Hier, le jugement du tribunal correctionnel de Paris a donné raison à Julia Boyer, une femme trans qui avait subi une agression place de la République le 31 mars. L’agresseur a été condamné à 6 mois ferme et 3500€ d’amende. Nous exprimons à Julia toute notre solidarité, et nous nous réjouissons de cette décision qui témoigne de la reconnaissance des violences auxquelles elle a dû faire face. Néanmoins, nous ne sommes pas dupes de tout ce que représente cette condamnation.

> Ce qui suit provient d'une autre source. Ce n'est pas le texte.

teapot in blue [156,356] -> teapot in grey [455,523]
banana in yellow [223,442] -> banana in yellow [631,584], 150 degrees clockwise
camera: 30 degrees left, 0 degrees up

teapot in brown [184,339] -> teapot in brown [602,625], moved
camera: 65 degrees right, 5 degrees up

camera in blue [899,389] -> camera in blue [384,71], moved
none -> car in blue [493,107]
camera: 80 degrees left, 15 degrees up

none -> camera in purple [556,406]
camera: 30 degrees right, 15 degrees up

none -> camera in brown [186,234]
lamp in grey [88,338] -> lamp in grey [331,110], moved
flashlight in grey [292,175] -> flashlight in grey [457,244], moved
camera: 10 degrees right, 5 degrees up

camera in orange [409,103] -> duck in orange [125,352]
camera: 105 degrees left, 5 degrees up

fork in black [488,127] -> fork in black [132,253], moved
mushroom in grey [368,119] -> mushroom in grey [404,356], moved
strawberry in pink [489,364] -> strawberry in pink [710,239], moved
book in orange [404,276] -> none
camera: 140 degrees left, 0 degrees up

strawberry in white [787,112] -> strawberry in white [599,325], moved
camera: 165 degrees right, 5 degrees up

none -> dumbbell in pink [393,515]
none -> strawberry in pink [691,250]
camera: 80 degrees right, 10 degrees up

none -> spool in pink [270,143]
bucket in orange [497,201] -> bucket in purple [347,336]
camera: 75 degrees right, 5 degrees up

Qui sont les transphobes ?

Lors de la médiatisation de cette affaire, l’accent a été mis sur le fait que les incriminés étaient des hommes des classes populaires, racisés et sans-papiers. Comme s’ils étaient plus transphobes et misogynes que les blancs bourgeois « bien de chez nous » ! L’avocat de Julia a déclaré aux journalistes « Ce procès est celui de la transphobie de la société française ». Pourtant nous n’avons pas vu, sur le banc des accusés, les vrais responsables des conditions de vie très dures des personnes trans !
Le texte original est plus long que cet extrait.